Source data

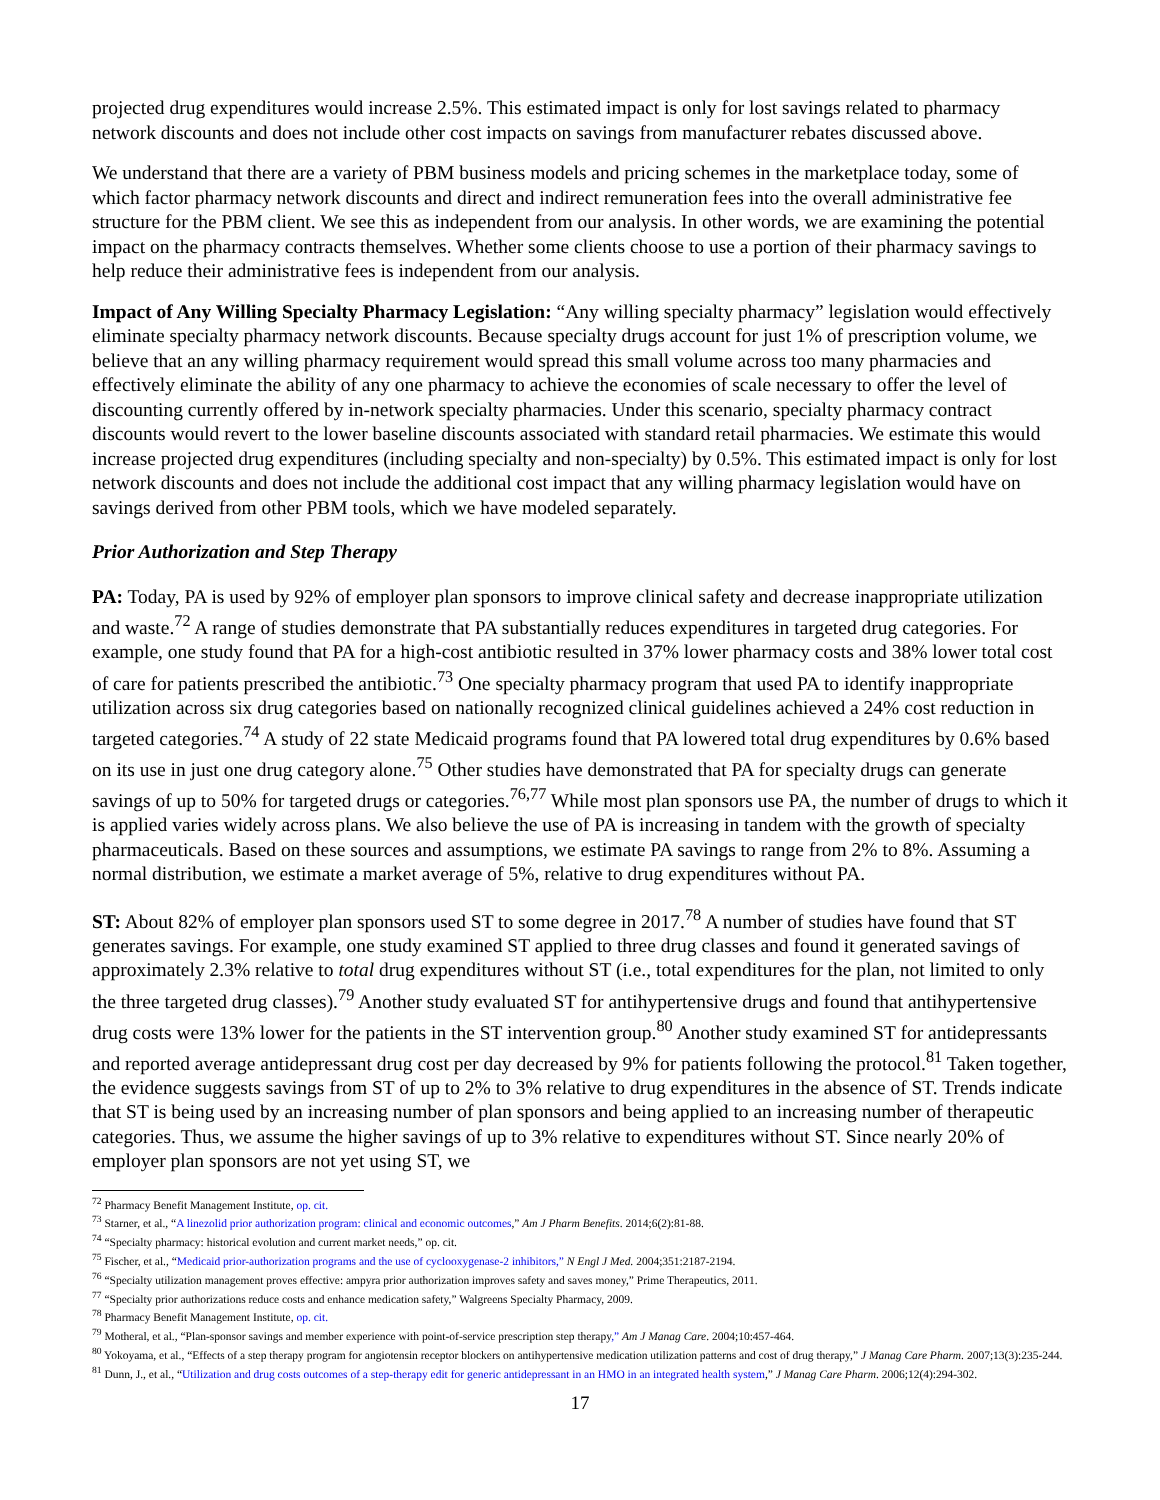projected drug expenditures would increase 2.5%. This estimated impact is only for lost savings related to pharmacy network discounts and does not include other cost impacts on savings from manufacturer rebates discussed above.
We understand that there are a variety of PBM business models and pricing schemes in the marketplace today, some of which factor pharmacy network discounts and direct and indirect remuneration fees into the overall administrative fee structure for the PBM client. We see this as independent from our analysis. In other words, we are examining the potential impact on the pharmacy contracts themselves. Whether some clients choose to use a portion of their pharmacy savings to help reduce their administrative fees is independent from our analysis.
Impact of Any Willing Specialty Pharmacy Legislation: “Any willing specialty pharmacy” legislation would effectively eliminate specialty pharmacy network discounts. Because specialty drugs account for just 1% of prescription volume, we believe that an any willing pharmacy requirement would spread this small volume across too many pharmacies and effectively eliminate the ability of any one pharmacy to achieve the economies of scale necessary to offer the level of discounting currently offered by in-network specialty pharmacies. Under this scenario, specialty pharmacy contract discounts would revert to the lower baseline discounts associated with standard retail pharmacies. We estimate this would increase projected drug expenditures (including specialty and non-specialty) by 0.5%. This estimated impact is only for lost network discounts and does not include the additional cost impact that any willing pharmacy legislation would have on savings derived from other PBM tools, which we have modeled separately.
Prior Authorization and Step Therapy
PA: Today, PA is used by 92% of employer plan sponsors to improve clinical safety and decrease inappropriate utilization and waste.<sup>72</sup> A range of studies demonstrate that PA substantially reduces expenditures in targeted drug categories. For example, one study found that PA for a high-cost antibiotic resulted in 37% lower pharmacy costs and 38% lower total cost of care for patients prescribed the antibiotic.<sup>73</sup> One specialty pharmacy program that used PA to identify inappropriate utilization across six drug categories based on nationally recognized clinical guidelines achieved a 24% cost reduction in targeted categories.<sup>74</sup> A study of 22 state Medicaid programs found that PA lowered total drug expenditures by 0.6% based on its use in just one drug category alone.<sup>75</sup> Other studies have demonstrated that PA for specialty drugs can generate savings of up to 50% for targeted drugs or categories.<sup>76,77</sup> While most plan sponsors use PA, the number of drugs to which it is applied varies widely across plans. We also believe the use of PA is increasing in tandem with the growth of specialty pharmaceuticals. Based on these sources and assumptions, we estimate PA savings to range from 2% to 8%. Assuming a normal distribution, we estimate a market average of 5%, relative to drug expenditures without PA.
ST: About 82% of employer plan sponsors used ST to some degree in 2017.<sup>78</sup> A number of studies have found that ST generates savings. For example, one study examined ST applied to three drug classes and found it generated savings of approximately 2.3% relative to total drug expenditures without ST (i.e., total expenditures for the plan, not limited to only the three targeted drug classes).<sup>79</sup> Another study evaluated ST for antihypertensive drugs and found that antihypertensive drug costs were 13% lower for the patients in the ST intervention group.<sup>80</sup> Another study examined ST for antidepressants and reported average antidepressant drug cost per day decreased by 9% for patients following the protocol.<sup>81</sup> Taken together, the evidence suggests savings from ST of up to 2% to 3% relative to drug expenditures in the absence of ST. Trends indicate that ST is being used by an increasing number of plan sponsors and being applied to an increasing number of therapeutic categories. Thus, we assume the higher savings of up to 3% relative to expenditures without ST. Since nearly 20% of employer plan sponsors are not yet using ST, we
<sup>72</sup> Pharmacy Benefit Management Institute, op. cit.
<sup>73</sup> Starner, et al., “A linezolid prior authorization program: clinical and economic outcomes,” Am J Pharm Benefits. 2014;6(2):81-88.
<sup>74</sup> “Specialty pharmacy: historical evolution and current market needs,” op. cit.
<sup>75</sup> Fischer, et al., “Medicaid prior-authorization programs and the use of cyclooxygenase-2 inhibitors,” N Engl J Med. 2004;351:2187-2194.
<sup>76</sup> “Specialty utilization management proves effective: ampyra prior authorization improves safety and saves money,” Prime Therapeutics, 2011.
<sup>77</sup> “Specialty prior authorizations reduce costs and enhance medication safety,” Walgreens Specialty Pharmacy, 2009.
<sup>78</sup> Pharmacy Benefit Management Institute, op. cit.
<sup>79</sup> Motheral, et al., “Plan-sponsor savings and member experience with point-of-service prescription step therapy,” Am J Manag Care. 2004;10:457-464.
<sup>80</sup> Yokoyama, et al., “Effects of a step therapy program for angiotensin receptor blockers on antihypertensive medication utilization patterns and cost of drug therapy,” J Manag Care Pharm. 2007;13(3):235-244.
<sup>81</sup> Dunn, J., et al., “Utilization and drug costs outcomes of a step-therapy edit for generic antidepressant in an HMO in an integrated health system,” J Manag Care Pharm. 2006;12(4):294-302.
17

What the task requires
Restate the data above word for word, so that the only difference is the missing pictures.

Solved problem
projected drug expenditures would increase 2.5%. This estimated impact is only for lost savings related to pharmacy network discounts and does not include other cost impacts on savings from manufacturer rebates discussed above.
We understand that there are a variety of PBM business models and pricing schemes in the marketplace today, some of which factor pharmacy network discounts and direct and indirect remuneration fees into the overall administrative fee structure for the PBM client. We see this as independent from our analysis. In other words, we are examining the potential impact on the pharmacy contracts themselves. Whether some clients choose to use a portion of their pharmacy savings to help reduce their administrative fees is independent from our analysis.
Impact of Any Willing Specialty Pharmacy Legislation: “Any willing specialty pharmacy” legislation would effectively eliminate specialty pharmacy network discounts. Because specialty drugs account for just 1% of prescription volume, we believe that an any willing pharmacy requirement would spread this small volume across too many pharmacies and effectively eliminate the ability of any one pharmacy to achieve the economies of scale necessary to offer the level of discounting currently offered by in-network specialty pharmacies. Under this scenario, specialty pharmacy contract discounts would revert to the lower baseline discounts associated with standard retail pharmacies. We estimate this would increase projected drug expenditures (including specialty and non-specialty) by 0.5%. This estimated impact is only for lost network discounts and does not include the additional cost impact that any willing pharmacy legislation would have on savings derived from other PBM tools, which we have modeled separately.
Prior Authorization and Step Therapy
PA: Today, PA is used by 92% of employer plan sponsors to improve clinical safety and decrease inappropriate utilization and waste.<sup>72</sup> A range of studies demonstrate that PA substantially reduces expenditures in targeted drug categories. For example, one study found that PA for a high-cost antibiotic resulted in 37% lower pharmacy costs and 38% lower total cost of care for patients prescribed the antibiotic.<sup>73</sup> One specialty pharmacy program that used PA to identify inappropriate utilization across six drug categories based on nationally recognized clinical guidelines achieved a 24% cost reduction in targeted categories.<sup>74</sup> A study of 22 state Medicaid programs found that PA lowered total drug expenditures by 0.6% based on its use in just one drug category alone.<sup>75</sup> Other studies have demonstrated that PA for specialty drugs can generate savings of up to 50% for targeted drugs or categories.<sup>76,77</sup> While most plan sponsors use PA, the number of drugs to which it is applied varies widely across plans. We also believe the use of PA is increasing in tandem with the growth of specialty pharmaceuticals. Based on these sources and assumptions, we estimate PA savings to range from 2% to 8%. Assuming a normal distribution, we estimate a market average of 5%, relative to drug expenditures without PA.
ST: About 82% of employer plan sponsors used ST to some degree in 2017.<sup>78</sup> A number of studies have found that ST generates savings. For example, one study examined ST applied to three drug classes and found it generated savings of approximately 2.3% relative to total drug expenditures without ST (i.e., total expenditures for the plan, not limited to only the three targeted drug classes).<sup>79</sup> Another study evaluated ST for antihypertensive drugs and found that antihypertensive drug costs were 13% lower for the patients in the ST intervention group.<sup>80</sup> Another study examined ST for antidepressants and reported average antidepressant drug cost per day decreased by 9% for patients following the protocol.<sup>81</sup> Taken together, the evidence suggests savings from ST of up to 2% to 3% relative to drug expenditures in the absence of ST. Trends indicate that ST is being used by an increasing number of plan sponsors and being applied to an increasing number of therapeutic categories. Thus, we assume the higher savings of up to 3% relative to expenditures without ST. Since nearly 20% of employer plan sponsors are not yet using ST, we
<sup>72</sup> Pharmacy Benefit Management Institute, op. cit.
<sup>73</sup> Starner, et al., “A linezolid prior authorization program: clinical and economic outcomes,” Am J Pharm Benefits. 2014;6(2):81-88.
<sup>74</sup> “Specialty pharmacy: historical evolution and current market needs,” op. cit.
<sup>75</sup> Fischer, et al., “Medicaid prior-authorization programs and the use of cyclooxygenase-2 inhibitors,” N Engl J Med. 2004;351:2187-2194.
<sup>76</sup> “Specialty utilization management proves effective: ampyra prior authorization improves safety and saves money,” Prime Therapeutics, 2011.
<sup>77</sup> “Specialty prior authorizations reduce costs and enhance medication safety,” Walgreens Specialty Pharmacy, 2009.
<sup>78</sup> Pharmacy Benefit Management Institute, op. cit.
<sup>79</sup> Motheral, et al., “Plan-sponsor savings and member experience with point-of-service prescription step therapy,” Am J Manag Care. 2004;10:457-464.
<sup>80</sup> Yokoyama, et al., “Effects of a step therapy program for angiotensin receptor blockers on antihypertensive medication utilization patterns and cost of drug therapy,” J Manag Care Pharm. 2007;13(3):235-244.
<sup>81</sup> Dunn, J., et al., “Utilization and drug costs outcomes of a step-therapy edit for generic antidepressant in an HMO in an integrated health system,” J Manag Care Pharm. 2006;12(4):294-302.
17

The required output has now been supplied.